→ **What to do**
1. For each statement about the passage on renewable energy transition models below, decide whether it agrees with the passage. Answer yes or no and quote the deciding words.
(a) Finland's transition was guided by the ‘Policy Incentives and Gas Dependency’ CLD.
(b) Ecuador's CLD showed that renewable investment raised emissions.
(c) In Figure 2, R2 denotes robust grid stability.
2. Reproduce the passage on renewable energy transition models below, starting at "Figure 2, titled" and ending at "et al., 2021).".

→ **Text block**
# # # #
Figure 2, titled Renewable Energy Transition Feedback Model, shows a combined CLD that demonstrates how renewable energy generation contributes to robust grid stability (R1) and how policy-driven investment accelerates the transition (R2). These feedback loops illustrate the reinforcing impact of renewable adoption.

Global renewable energy transition dynamics CLD derived from (Aslani et al., 2014; Nair et al., 2021; Rensburg Johannes Gerhard Janse, 2018; Robalino-López et al., 2014; Smit et al., 2019; Yang et al., 2021).
Malaysia's system dynamics (SD) approach, supported by the ‘Energy Security and Renewable Adoption’ CLD (Nair et al., 2021), demonstrated how diversifying the energy mix with renewables reduced fossil fuel imports and enhanced resilience – offering lessons for South Africa's coal-heavy system. On the other hand, Finland's transition, guided by the ‘Policy Incentives and Gas Dependency’ CLD, shows how sustained policy support and carbon taxes effectively curbed gas reliance, aligning with South Africa's IRP 2030 decarbonization goals (Aslani et al., 2014). Similarly, Ecuador's ‘Economic Growth and Emissions’ CLD (Robalino-López et al., 2014) illustrated how renewable investment supported economic growth without raising emissions, while China's ‘CO2 Emissions Decoupling’ CLD (Yang et al., 2021) highlighted how industrial efficiency and renewables can decouple GDP from carbon output. Locally, Enkanini's ‘Community Solar Dynamics CLD’ derived from (Smit et al., 2019) and Hessequa's ‘Decentralised Supply Mix CLD’ derived from (Rensburg Johannes Gerhard Janse, 2018) highlight decentralised solutions. These cases highlight SD's capacity to align policy, technology, and socio-economic factors.
# # # #
→ **Records shown**
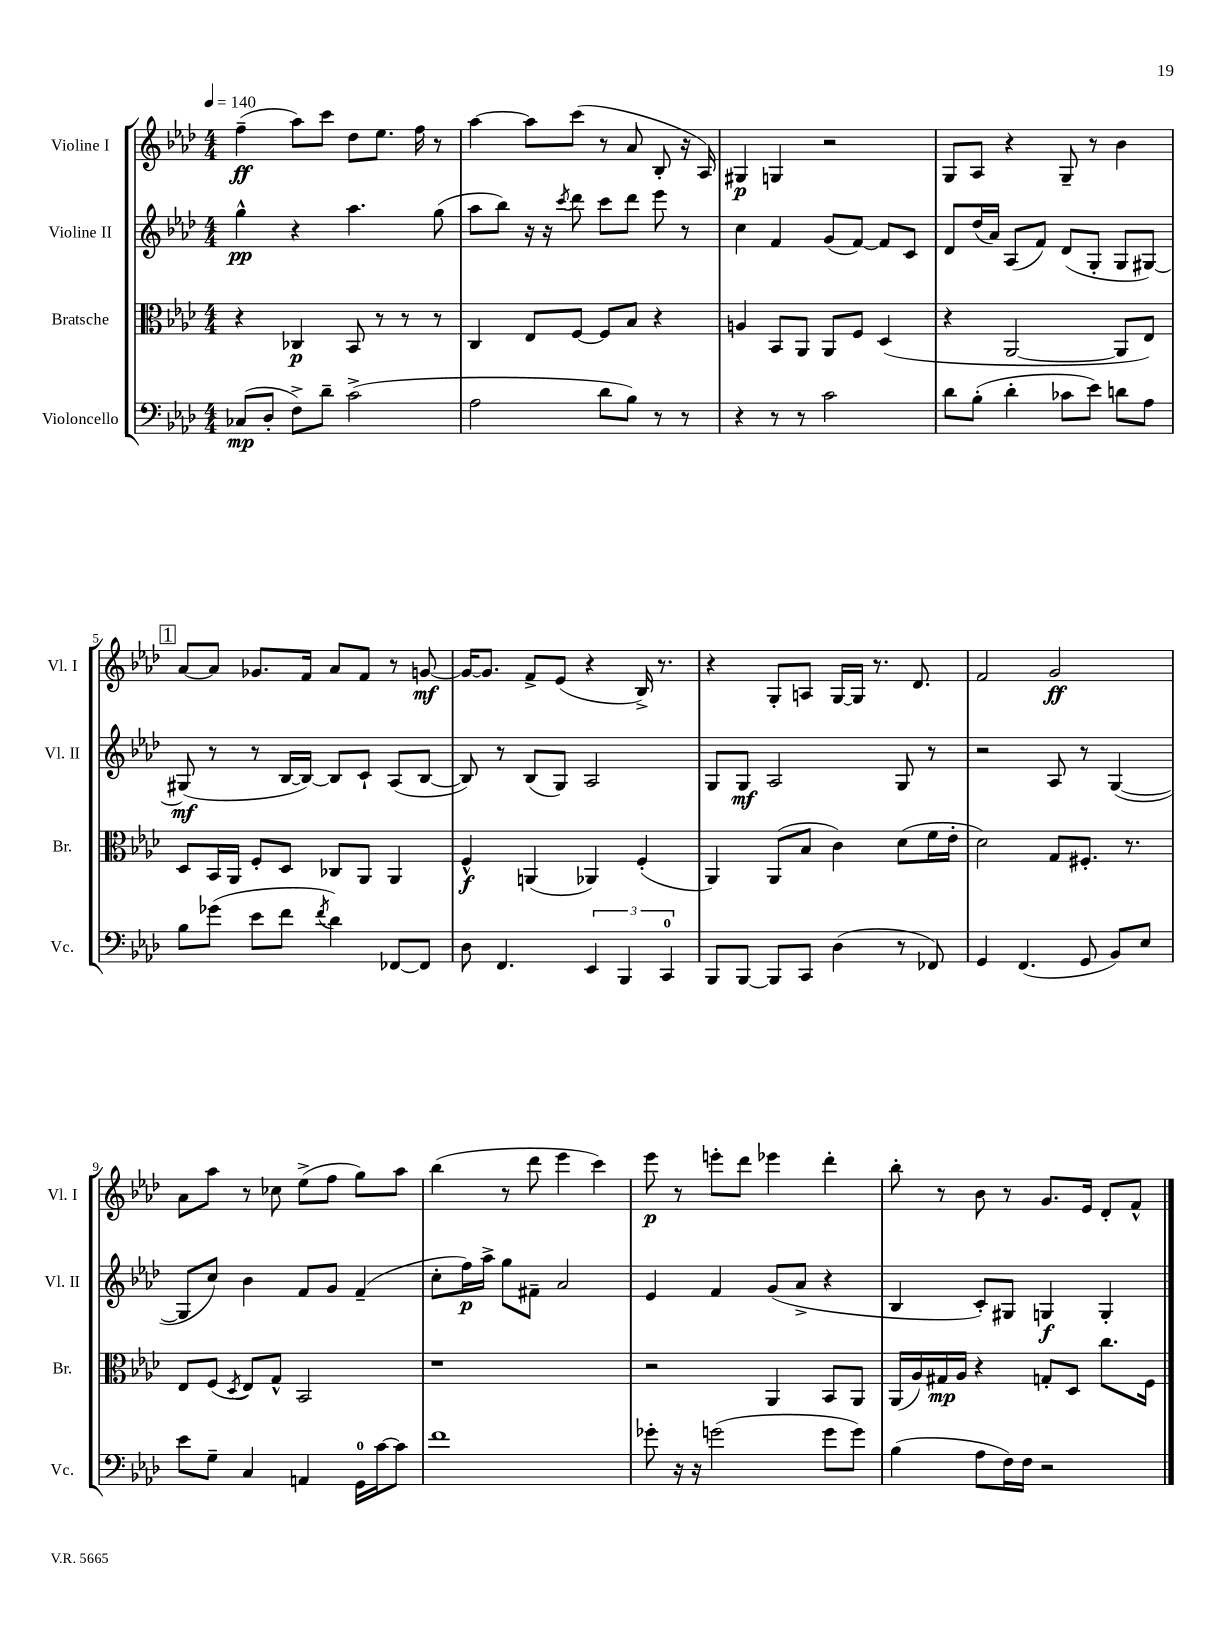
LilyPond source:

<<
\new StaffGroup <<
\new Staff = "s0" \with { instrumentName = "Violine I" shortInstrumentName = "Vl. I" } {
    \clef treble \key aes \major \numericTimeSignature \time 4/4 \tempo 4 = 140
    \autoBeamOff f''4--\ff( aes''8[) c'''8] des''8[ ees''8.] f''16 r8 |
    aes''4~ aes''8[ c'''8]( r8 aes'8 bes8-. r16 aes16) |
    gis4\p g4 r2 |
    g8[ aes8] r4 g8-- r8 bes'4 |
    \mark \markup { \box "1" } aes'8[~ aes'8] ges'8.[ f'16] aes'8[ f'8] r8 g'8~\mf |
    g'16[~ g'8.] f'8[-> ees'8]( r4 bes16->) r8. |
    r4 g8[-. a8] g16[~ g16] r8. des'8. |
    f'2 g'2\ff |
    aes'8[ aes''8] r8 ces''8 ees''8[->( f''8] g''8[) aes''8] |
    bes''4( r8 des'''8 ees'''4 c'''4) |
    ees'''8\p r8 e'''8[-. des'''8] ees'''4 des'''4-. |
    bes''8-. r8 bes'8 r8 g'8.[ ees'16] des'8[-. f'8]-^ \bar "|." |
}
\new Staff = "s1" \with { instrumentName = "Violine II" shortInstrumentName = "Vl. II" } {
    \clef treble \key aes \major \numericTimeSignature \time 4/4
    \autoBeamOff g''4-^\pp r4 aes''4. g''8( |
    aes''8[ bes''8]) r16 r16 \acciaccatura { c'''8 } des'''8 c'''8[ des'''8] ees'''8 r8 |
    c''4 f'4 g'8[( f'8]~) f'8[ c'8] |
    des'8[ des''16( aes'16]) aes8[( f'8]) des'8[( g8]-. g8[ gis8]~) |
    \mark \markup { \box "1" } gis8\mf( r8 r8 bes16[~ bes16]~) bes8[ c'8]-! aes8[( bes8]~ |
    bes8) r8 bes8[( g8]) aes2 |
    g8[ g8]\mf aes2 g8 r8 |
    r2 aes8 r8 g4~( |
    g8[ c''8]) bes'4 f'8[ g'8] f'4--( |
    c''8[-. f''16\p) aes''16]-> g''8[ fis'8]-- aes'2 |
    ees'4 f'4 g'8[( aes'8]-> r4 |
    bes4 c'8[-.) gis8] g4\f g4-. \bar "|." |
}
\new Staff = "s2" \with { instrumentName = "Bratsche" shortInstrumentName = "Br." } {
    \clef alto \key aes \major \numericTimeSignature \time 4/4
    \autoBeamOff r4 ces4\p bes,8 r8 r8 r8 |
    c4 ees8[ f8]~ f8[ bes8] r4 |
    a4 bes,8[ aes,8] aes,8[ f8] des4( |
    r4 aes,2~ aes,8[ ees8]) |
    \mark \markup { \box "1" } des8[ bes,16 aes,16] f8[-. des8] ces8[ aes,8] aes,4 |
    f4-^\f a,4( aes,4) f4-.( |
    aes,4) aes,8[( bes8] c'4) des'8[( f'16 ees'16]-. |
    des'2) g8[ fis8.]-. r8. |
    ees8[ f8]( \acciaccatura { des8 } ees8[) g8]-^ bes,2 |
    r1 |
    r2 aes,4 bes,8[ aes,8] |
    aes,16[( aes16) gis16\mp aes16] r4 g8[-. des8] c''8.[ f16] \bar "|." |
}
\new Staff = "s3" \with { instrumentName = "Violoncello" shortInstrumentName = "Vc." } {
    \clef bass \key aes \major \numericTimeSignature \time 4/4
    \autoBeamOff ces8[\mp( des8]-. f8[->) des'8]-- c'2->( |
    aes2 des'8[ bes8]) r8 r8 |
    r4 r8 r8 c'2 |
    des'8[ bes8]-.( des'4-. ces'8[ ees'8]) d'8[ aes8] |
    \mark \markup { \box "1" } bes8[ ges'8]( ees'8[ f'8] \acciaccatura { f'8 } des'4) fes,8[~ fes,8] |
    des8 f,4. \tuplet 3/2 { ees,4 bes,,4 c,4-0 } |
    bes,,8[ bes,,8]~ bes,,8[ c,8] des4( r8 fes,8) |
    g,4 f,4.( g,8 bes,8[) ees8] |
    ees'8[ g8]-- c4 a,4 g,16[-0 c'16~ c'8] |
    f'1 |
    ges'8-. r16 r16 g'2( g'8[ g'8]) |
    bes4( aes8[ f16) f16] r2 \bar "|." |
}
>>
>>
# # # #
→ **Exercise results**
1.
(a) Yes: "Finland's transition, guided by the ‘Policy Incentives and Gas Dependency’ CLD"
(b) No: "illustrated how renewable investment supported economic growth without raising emissions"
(c) No: "how policy-driven investment accelerates the transition (R2)"

2.
Figure 2, titled Renewable Energy Transition Feedback Model, shows a combined CLD that demonstrates how renewable energy generation contributes to robust grid stability (R1) and how policy-driven investment accelerates the transition (R2). These feedback loops illustrate the reinforcing impact of renewable adoption.

Global renewable energy transition dynamics CLD derived from (Aslani et al., 2014; Nair et al., 2021; Rensburg Johannes Gerhard Janse, 2018; Robalino-López et al., 2014; Smit et al., 2019; Yang et al., 2021).